Thankfully, he didn’t say anything further. At least for a few minutes.

He shifted toward me and poked a thick finger into my shoulder. “But like… what if the case was open? What if it was a different case? What if it was a sexy case that could suck your dick?”

“Diesel Partridge!” I stared at him. “What the fuck?”

He shrugged. “It’s just… Charlie asked about you. Last night. He was real concerned when Alana said you might be sick—and I mean, lasering-us-all-with-his-eyeballs-for-abandoning-you concerned. Like, if Alana hadn’t been giving us all the same laser eyeballs telling us to keep our mouths shut, some of us might have actually gone to check on you. So… I like him for you, is what I’m saying. If he was that concerned about you before you’d even settled your differences, he must care about you a lot. And he’s good people—a bunch of us were sitting around the fire pit, and he talked with us for hours. He fits around here.”

Diesel sounded sincere, but I knew a matchmaking rat when I saw one.

“And so you just thought you’d come over here with some sweet potato excuse and tell me all that, huh? Don’t lie to me, Partridge. Was Cindy Ann in on this?” It suddenly occurred to me that Cindy Ann Johnson, Katie-Bird Nutter, and Lurleen Jackson had all been at the party last night too. The Thicket Matchmaking Mafia, left unsupervised.

Diesel’s eyes flared wide. “N-no! No, I swear. It was Parrish. He has a big heart and wants everyone to have… well, to have what we have.”

The big guy’s cheeks turned pink, and I groaned. “Don’t weaponize that blush, Diesel. It’s lethal.”

He grinned hopefully. “Give me something to take back to Parrish. Pretty please? I really did fuck up his favorite Thanksgiving dish. I swear.”

I knew better than to kiss and tell in this tiny town. That wouldn’t be fair to Charlie. But I could give him something. Something that could maybe possibly work its way around the Thicket’s grapevine in a way that offered Charlie a little softball of an idea.

“Okay, fine. I like him. I might even like him, like him. There, you happy? I may or may not have fantasized about raising chicks with him, alright? Now, stop asking questions and follow me. We have to be stealthy about this, or Alana will lose her shit.”

He grabbed my arm before I could escape the side-by-side. “Wait. You think… you think he’d want to raise chicks?” There was a gleam in his eyes. “We could form like… a club or something.”

I stared at him. “Yes, Diesel. Gays with Chicks. Start drawing up the bylaws.”
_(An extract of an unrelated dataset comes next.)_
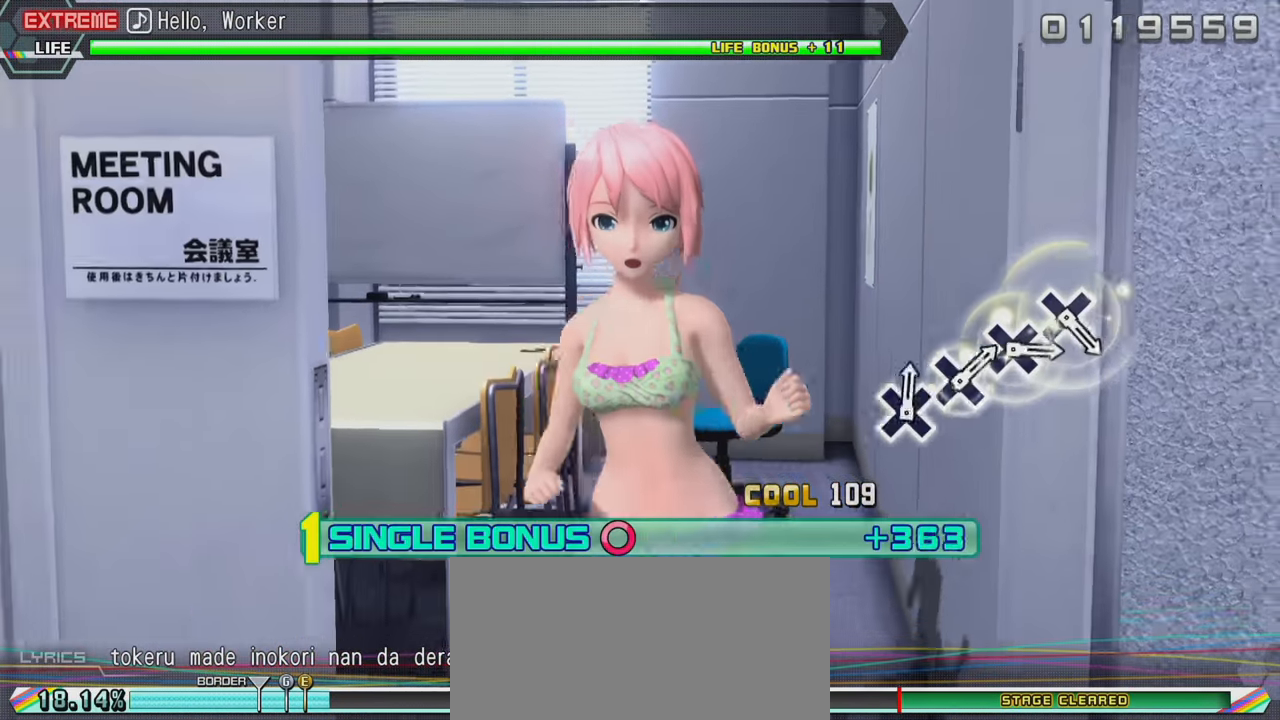
{"buttons": ["L2"], "left_stick": "center", "right_stick": "center", "events": []}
He nodded absently while his brain went in directions I didn’t even want to know about. “Gays with Chicks,” he murmured. “Not sure that sounds right.”
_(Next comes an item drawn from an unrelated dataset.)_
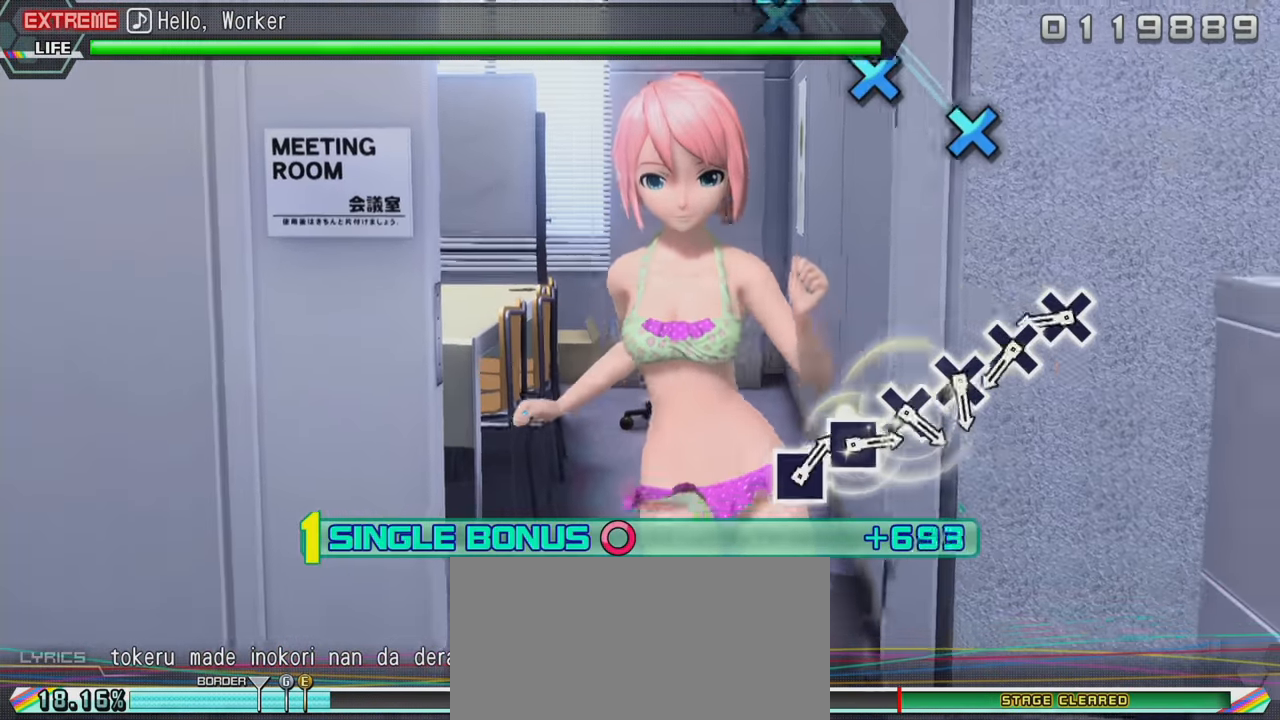
{"buttons": ["L2"], "left_stick": "center", "right_stick": "center", "events": [[383, "CROSS", "down"], [483, "CROSS", "up"]]}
I yanked my arm from his grip and hopped out. “Come on. Let’s steal some casserole.”

Seven hours later, I never wanted to see another potato or potato-based product in my life. I groaned and patted my belly gently, silently apologizing to it for the day’s abuse. “Can’t move.”

My dad grunted. “Shouldn’t have had the whipped cream on the pie. That was the tipping point.”

My mom scoffed. “Sure, babe. It was the whipped cream that did you in. Mmhm.”

Alana turned off the kitchen sink and whipped her head around to pierce me with an accusatory stare. “What did you do?”

“Uh… ate too much?” I looked around to see if anyone else understood what had come over her.

“I just had one of my feelings,” she said. “And I know you did something.”

I tried not to remember the casserole caper from earlier. My sister’s supposed mental telepathy powers were stronger if there were images in the brain she was attempting to breach. “I promise I ate too much food. Oh! And I also fed the leftover drumstick to Butterbean. Sorry.”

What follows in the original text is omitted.